Page excerpt:
== Segment start ==

You could try Pursuit/Thunder. Broadleaf herbicide that doesn't affect alfalfa and clover. More expensive than 2,4D, but would leave your clover behind.


----------



## FarmerCline (Oct 12, 2011)

Another option you might try is 2,4db(butyrac). I have used it on alfalfa with pretty good results killing marestail. Never dealt with pepperweed.....isn't it a spring annual? If you can keep it from going to seed by spraying or mowing that will greatly reduce the infestation of it next year.


----------



## zeroo (May 20, 2016)

Thanks. I talked with southern states here that does most of the custom spaying and they said the 2-4d based stuff will take out the clover. At this point I don't care. The seed I used must of had this crap in it. It's amazing. My options:

We are dry this coming week kind of. Maybe cut early and accept the bales as trash as this stuff is thick already and is a prolific seed producer. And plan on a early second cutting. And it will let the clover mature.

== Segment end ==

Task instructions:
**1.** In the forum thread on weeds in a hay field, why does FarmerCline advise keeping the pepperweed from going to seed? Answer in one to three sentences.
**2.** Write the next part of the forum thread on weeds in a hay field, picking up after zeroo's last sentence.
This material has nothing to do with the forum thread on weeds in a hay field.

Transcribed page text
== Segment start ==

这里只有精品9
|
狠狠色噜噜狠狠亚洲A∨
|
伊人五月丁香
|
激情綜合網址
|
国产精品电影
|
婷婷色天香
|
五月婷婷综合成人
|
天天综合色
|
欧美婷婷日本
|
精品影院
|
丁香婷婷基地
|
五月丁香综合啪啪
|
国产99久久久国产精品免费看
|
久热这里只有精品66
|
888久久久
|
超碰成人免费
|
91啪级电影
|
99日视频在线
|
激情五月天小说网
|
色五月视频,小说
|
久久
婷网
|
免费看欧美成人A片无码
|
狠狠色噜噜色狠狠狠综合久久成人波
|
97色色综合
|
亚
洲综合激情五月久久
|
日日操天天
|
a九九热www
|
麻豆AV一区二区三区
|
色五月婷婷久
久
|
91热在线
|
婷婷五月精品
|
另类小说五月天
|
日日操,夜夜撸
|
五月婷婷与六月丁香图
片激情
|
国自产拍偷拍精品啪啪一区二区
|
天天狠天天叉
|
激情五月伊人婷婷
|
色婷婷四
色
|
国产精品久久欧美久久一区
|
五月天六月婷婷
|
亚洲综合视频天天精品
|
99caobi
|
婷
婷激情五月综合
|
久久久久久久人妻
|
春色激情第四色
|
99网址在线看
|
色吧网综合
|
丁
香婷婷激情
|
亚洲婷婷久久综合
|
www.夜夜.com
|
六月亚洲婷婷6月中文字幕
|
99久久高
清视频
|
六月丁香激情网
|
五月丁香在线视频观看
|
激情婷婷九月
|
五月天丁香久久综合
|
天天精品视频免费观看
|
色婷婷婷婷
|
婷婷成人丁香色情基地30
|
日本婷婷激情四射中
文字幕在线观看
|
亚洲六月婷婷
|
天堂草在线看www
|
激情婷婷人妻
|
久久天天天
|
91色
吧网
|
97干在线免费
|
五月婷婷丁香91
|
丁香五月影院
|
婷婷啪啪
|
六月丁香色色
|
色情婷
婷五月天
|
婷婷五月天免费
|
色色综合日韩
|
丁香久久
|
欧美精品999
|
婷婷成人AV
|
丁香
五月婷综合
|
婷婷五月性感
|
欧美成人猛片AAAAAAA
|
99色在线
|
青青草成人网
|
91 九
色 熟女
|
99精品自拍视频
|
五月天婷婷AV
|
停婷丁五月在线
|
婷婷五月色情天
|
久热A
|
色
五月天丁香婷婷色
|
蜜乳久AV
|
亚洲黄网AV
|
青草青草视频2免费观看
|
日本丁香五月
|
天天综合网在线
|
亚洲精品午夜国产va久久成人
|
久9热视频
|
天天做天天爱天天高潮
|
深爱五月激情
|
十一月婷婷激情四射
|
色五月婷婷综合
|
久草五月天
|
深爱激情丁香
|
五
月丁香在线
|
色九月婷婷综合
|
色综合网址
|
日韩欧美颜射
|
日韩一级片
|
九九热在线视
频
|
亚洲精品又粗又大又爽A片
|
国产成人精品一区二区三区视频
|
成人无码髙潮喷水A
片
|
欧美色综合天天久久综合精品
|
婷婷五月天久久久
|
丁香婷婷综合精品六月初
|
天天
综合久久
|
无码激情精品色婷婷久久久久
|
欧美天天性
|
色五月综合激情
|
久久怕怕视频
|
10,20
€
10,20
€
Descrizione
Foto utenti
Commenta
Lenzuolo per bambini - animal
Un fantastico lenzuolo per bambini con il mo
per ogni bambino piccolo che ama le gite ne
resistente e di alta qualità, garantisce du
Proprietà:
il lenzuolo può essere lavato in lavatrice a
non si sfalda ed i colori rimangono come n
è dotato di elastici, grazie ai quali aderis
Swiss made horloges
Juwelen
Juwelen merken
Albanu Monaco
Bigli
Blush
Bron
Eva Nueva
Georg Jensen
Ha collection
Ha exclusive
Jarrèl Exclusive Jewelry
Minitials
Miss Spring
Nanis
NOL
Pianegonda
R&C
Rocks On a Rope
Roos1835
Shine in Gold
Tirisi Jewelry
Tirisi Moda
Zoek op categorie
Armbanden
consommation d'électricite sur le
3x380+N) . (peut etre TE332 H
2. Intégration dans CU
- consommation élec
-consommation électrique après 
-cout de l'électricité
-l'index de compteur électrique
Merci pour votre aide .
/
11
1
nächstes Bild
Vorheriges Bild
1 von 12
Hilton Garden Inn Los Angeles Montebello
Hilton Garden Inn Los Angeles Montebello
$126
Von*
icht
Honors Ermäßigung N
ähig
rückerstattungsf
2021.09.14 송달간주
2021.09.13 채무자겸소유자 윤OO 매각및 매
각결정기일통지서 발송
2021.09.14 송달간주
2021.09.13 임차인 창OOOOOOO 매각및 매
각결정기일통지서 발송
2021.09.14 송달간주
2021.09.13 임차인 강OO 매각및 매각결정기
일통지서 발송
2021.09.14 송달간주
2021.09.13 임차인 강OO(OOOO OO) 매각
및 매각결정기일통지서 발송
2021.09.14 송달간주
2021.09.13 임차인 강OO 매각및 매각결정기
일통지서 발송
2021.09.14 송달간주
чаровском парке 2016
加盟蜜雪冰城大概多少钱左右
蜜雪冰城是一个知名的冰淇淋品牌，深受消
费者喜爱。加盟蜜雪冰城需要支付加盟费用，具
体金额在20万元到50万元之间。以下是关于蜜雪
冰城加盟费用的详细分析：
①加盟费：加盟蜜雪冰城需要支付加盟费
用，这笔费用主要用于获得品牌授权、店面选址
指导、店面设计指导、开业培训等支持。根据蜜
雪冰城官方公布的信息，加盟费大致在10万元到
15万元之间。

== Segment end ==

Responses by task:
**1.** Stopping the pepperweed from going to seed, by spraying or mowing, will greatly reduce the infestation the following year.

**2.**
Or spray 2-4d and bale in a monthish? It may keep it from going to seed. What's the residual of 2-4d and cutting for hay?

This is weed

http://www.ediblewildfood.com/peppergrass.aspx


----------



## reede (May 17, 2010)

The butyrac that Farmer Cline mentioned will not harm the clover at label rates


----------



## zeroo (May 20, 2016)

http://alfalfa.ucdavis.edu/+symposium/proceedings/1991/91-92.pdf

So there is a big difference between 2-4d and 2-4db. I will have to see why southern states didn't mention that. Anyways thanks farmer cline. I really need to invest into a good sprayer. Is there a wait time between spraying 2-4db and harvesting hay?

I also see I posted in the wrong forum.


----------



## reede (May 17, 2010)

You never know why dealers sometimes don't recommend certain things. Sometimes it is to sell something they have in stock rather than order something they don't. Sometimes they don't know.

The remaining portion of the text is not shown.